In der afghanischen Community in Österreich ist man ob der Haltung des Innenministers besorgt. Der Obmann eines afghanischen Kulturvereins fordert einen Abschiebestopp.

Außerordentliche Videokonferenz

Bisher ist für Mittwoch nur eine außerordentliche Videokonferenz der EU-Innenminister vorgesehen. Thema ist die angespannte Lage an der litauischen Grenze zu Belarus, das gezielt Migranten in das zur EU-Land schleust. Schallenberg und Nehammer plädieren dafür, die Tagung zu einer gemeinsamen Sondersitzung der Außen- und Innenminister zu erweitern. "Es braucht eine gemeinsame europäische Vorgangsweise, wie wir außen- und sicherheitspolitisch auf die Situation in Afghanistan und die drohende Flucht- und Migrationswelle reagieren", forderten beide Minister.

"Afghanistan darf nicht zu einem sicherheitspolitischen schwarzen Loch werden. Die europäischen Bemühungen müssen auch die Nachbarländer Afghanistans und die Transitländer miteinbeziehen", sagte Schallenberg laut Aussendung. "Gemeinsam mit dem Innenminister will ich im Rahmen einer virtuellen Konferenz mit den zentralasiatischen Nachbarn Afghanistans einen ersten Schritt setzen. Parallel dazu sollte auch die EU-Kommission unverzüglich konkrete Gespräche mit diesen Staaten aufnehmen."

Stabilisierung der Lage

Die EU müsse gemeinsam mit Partnern sowohl in der Region als auch auf internationaler Ebene alles daransetzen, dass sich die Lage in Afghanistan stabilisiere. Auch der Uno-Sicherheitsrat sei gefordert. "Für uns steht fest, dass wir als EU die Partnerschaft mit dem afghanischen Volk fortsetzen wollen. Aber eine Partnerschaft funktioniert nur mit einem zurechnungsfähigen Gegenüber. Alle Kräfte innerhalb Afghanistans müssen sich ihrer Verantwortung bewusst sein. Die Grund- und Menschenrechte aller Afghanen, vor allem von Frauen und Minderheiten, müssen geschützt werden", so der Außenminister.

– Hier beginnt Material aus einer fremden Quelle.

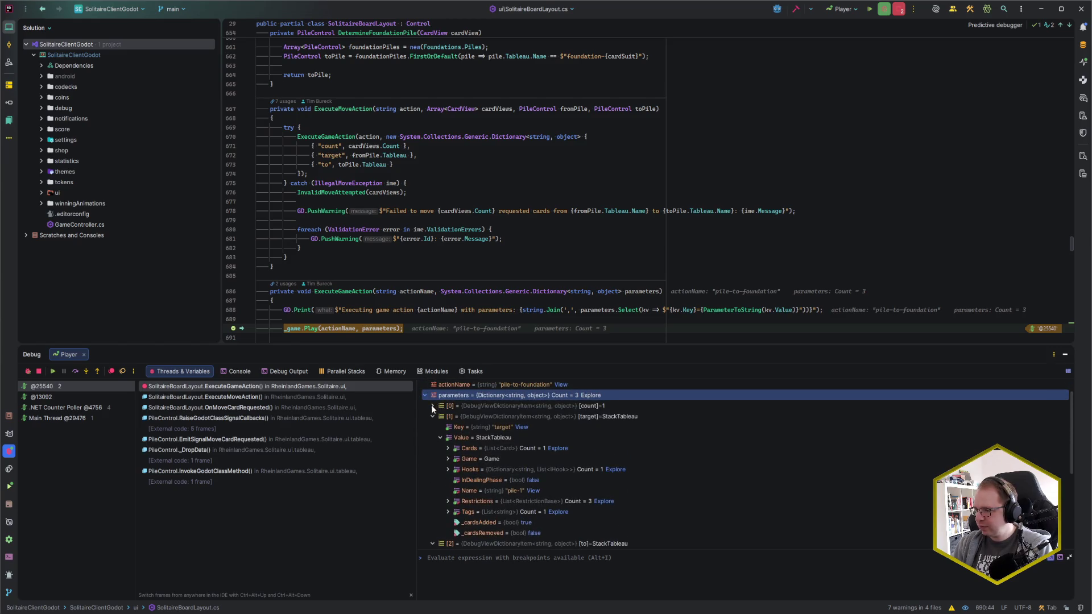
# Expand pile-1's only card and confirm it is face Up with IsDealt true.
pyautogui.click(432, 406)
pyautogui.click(432, 406)
pyautogui.scroll(-2, 512, 475)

Nehammer warnte, die Situation in Afghanistan stelle nicht nur für die illegale Migration in Europa "eine riesige Herausforderung" dar. Die terroristische Bedrohung müsse von den Mitgliedsstaaten gemeinsam beurteilt und eine abgestimmte Strategie entwickelt werden – "auch in Kooperation mit den Partnern außerhalb Europas".

Österreich werde die Situation in Afghanistan und die zu erwartenden Fluchtbewegungen thematisieren. Glaubhafte europäische Asylpolitik sei nur möglich, wenn nicht Schutzberechtigte wieder aus der EU abgeschoben werden könnten, argumentierte Nehammer. (APA, 16.8.2021)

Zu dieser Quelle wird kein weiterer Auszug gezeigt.